She liked the consciousness that unless she appeared at the Union Family Theater at two-fifteen and at eight-fifteen she was breaking into the continuity of a sequence of events in which she had her place.

She was already in the rush of assurance that followed her sense of earning capacity, regarding the Union Family Theater merely as a means to an end, and in spare time had registered at two concert bureaus, read off the same building of plate-glass windows, and had purchased the score of "Carmen," humming Michaela's aria, in bed of mornings. There was a letter she had once obtained from Max Rinehardt, addressed:

"To Whom It May Concern. Miss Lilly Becker has studied with me for a period of three years. I consider her voice a lyric soprano of fine quality."

Evidently it concerned no one. The clerk at the concert bureau tossed it aside without comment. Visigoth, when he read it one day in the wings, returned it in just that manner.

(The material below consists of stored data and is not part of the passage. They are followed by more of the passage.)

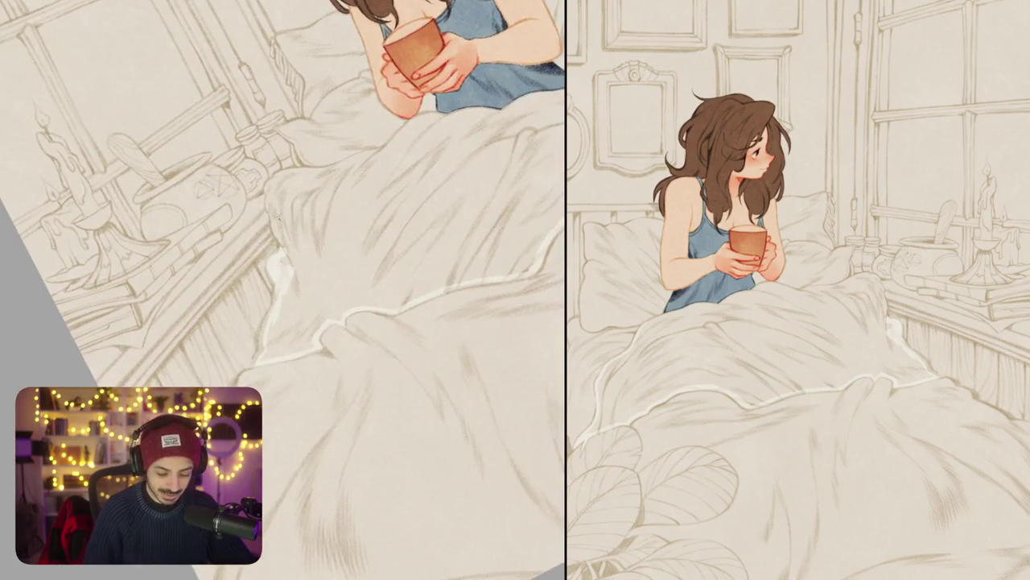
scroll(282, 290, "up", 5)
mouse_move(283, 283)
left_mouse_down()
mouse_move(253, 173)
mouse_move(284, 122)
mouse_move(266, 322)
left_mouse_up()
Step: Extend the white fold highlights up toward the chin and under the hands
mouse_move(225, 264)
left_mouse_down()
mouse_move(321, 214)
mouse_move(417, 121)
left_mouse_up()
left_click_drag(282, 322, 281, 241)
mouse_move(295, 277)
left_mouse_down()
mouse_move(338, 182)
mouse_move(372, 163)
mouse_move(273, 177)
mouse_move(194, 269)
left_mouse_up()
mouse_move(264, 258)
left_mouse_down()
mouse_move(301, 227)
mouse_move(372, 201)
left_mouse_up()
left_click_drag(322, 161, 267, 199)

She was secretly ashamed of her professional debut in a role that would not have survived the ridicule of even Flora Bankhead's easy standards. Many a time, together at matinées, they had giggled and munched chocolates over acts that hardly rivaled hers for sentimental appeal of about one dimension. Plenty of length and no depth.

To a series of colored views thrown upon the screen, Lilly sang from a dark stage into the warm musk and stale linen-smelling theater, a ballad as slow and sweet as taffy in the pulling.

"Dressed up in her gingham gown,
Just to come with me to town.
How the sun was shining down!
It seemed to bless our lit-tul wedding day."

CHORUS:

"Darling Sue—e dear,
How I miss your laughing!
Seems to me I hear it in the same old way.
Darling Sue dear, don't believe I'm chaffing.
Bless your heart! I love you in the same old way."

Lights! Revealing Lilly in the pink mull and dangling sunbonnet beside the blank white screen. They liked her, invariably demanding encore, this time the words and score of the chorus thrown upon the screen and, to Lilly's importunings and pretty encouragement, the house joining in.